Science -- The Art of Recognizing the Blindingly Obvious

From the Wall Street Journal Best of the Web:

We just love this story in the New York Times science section:

Predatory killers often do far more than commit murder. Some have lured their victims into homemade chambers for prolonged torture. Others have exotic tastes--for vivisection, sexual humiliation, burning. Many perform their grisly rituals as much for pleasure as for any other reason.

Among themselves, a few forensic scientists have taken to thinking of these people as not merely disturbed but evil.

We guess a forensic scientist is someone who is able, after years of painstaking research, to figure out things that are blindingly obvious to most nonscientists.

That is pretty funny, but what is most striking about the New York Times Article is something that the Wall Street Journal leaves out:

Most psychiatrists assiduously avoid the word evil, contending that its use would precipitate a dangerous slide from clinical to moral judgment that could put people on death row unnecessarily and obscure the understanding of violent criminals.

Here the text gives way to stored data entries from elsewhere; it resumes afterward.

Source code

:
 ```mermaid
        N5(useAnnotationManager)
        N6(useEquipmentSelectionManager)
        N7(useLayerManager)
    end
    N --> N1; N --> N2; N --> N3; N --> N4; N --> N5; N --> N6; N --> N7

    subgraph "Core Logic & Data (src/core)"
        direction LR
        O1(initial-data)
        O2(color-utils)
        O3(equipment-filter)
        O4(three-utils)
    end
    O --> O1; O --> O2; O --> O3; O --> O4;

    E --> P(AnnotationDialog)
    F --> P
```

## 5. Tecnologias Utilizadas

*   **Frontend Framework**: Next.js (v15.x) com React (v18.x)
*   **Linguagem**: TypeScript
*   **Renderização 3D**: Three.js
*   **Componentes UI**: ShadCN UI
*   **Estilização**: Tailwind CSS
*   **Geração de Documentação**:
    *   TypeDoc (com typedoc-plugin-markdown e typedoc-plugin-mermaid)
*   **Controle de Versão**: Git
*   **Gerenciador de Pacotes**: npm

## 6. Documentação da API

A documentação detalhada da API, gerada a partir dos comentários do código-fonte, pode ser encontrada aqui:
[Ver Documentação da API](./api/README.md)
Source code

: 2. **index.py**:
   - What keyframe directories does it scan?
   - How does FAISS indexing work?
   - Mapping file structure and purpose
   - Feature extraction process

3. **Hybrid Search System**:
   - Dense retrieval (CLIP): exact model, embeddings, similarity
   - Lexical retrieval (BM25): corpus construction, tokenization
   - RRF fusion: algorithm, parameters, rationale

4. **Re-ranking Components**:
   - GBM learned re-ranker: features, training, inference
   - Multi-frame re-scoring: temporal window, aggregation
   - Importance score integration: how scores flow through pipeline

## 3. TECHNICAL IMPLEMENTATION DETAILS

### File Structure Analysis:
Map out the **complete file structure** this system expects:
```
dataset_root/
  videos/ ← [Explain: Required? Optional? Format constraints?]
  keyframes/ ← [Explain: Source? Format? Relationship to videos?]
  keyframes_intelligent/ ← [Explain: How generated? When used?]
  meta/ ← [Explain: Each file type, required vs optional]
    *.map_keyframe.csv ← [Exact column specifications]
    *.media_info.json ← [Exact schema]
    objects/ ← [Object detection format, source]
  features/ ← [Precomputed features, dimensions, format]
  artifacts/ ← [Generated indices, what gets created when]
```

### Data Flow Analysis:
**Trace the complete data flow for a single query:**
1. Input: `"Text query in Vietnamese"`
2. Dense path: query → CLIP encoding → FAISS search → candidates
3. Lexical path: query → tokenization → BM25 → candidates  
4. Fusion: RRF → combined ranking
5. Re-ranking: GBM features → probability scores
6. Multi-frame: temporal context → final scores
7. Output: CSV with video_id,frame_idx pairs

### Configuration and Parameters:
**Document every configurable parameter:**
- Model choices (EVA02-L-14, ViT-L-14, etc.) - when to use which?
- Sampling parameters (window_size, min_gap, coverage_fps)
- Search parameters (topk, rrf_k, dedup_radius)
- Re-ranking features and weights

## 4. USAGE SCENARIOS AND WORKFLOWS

Still, many career forensic examiners say their work forces them to reflect on the concept of evil, and some acknowledge they can find no other term for certain individuals they have evaluated.

* * *

He is now working on a book urging the profession not to shrink from thinking in terms of evil when appraising certain offenders, even if the E-word cannot be used as part of an official examination or diagnosis.

"We are talking about people who commit breathtaking acts, who do so repeatedly, who know what they're doing, and are doing it in peacetime" under no threat to themselves, said Dr. Michael Stone, the Columbia psychiatrist, who has examined several hundred killers at Mid-Hudson Psychiatric Center in New Hampton, N.Y., and others at Creedmoor Psychiatric Center in Queens, where he consults and teaches. "We know from experience who these people are, and how they behave," and it is time, he said, to give their behavior "the proper appellation."

Wow! Could it be that there is some scientific consensus being developed that some people are just plain evil? Some scientific support for the idea that we ought to be encouraging psychiatrists to acknowledge the existence of evil even if they cannot say so in proper diagnosis? This is interesting.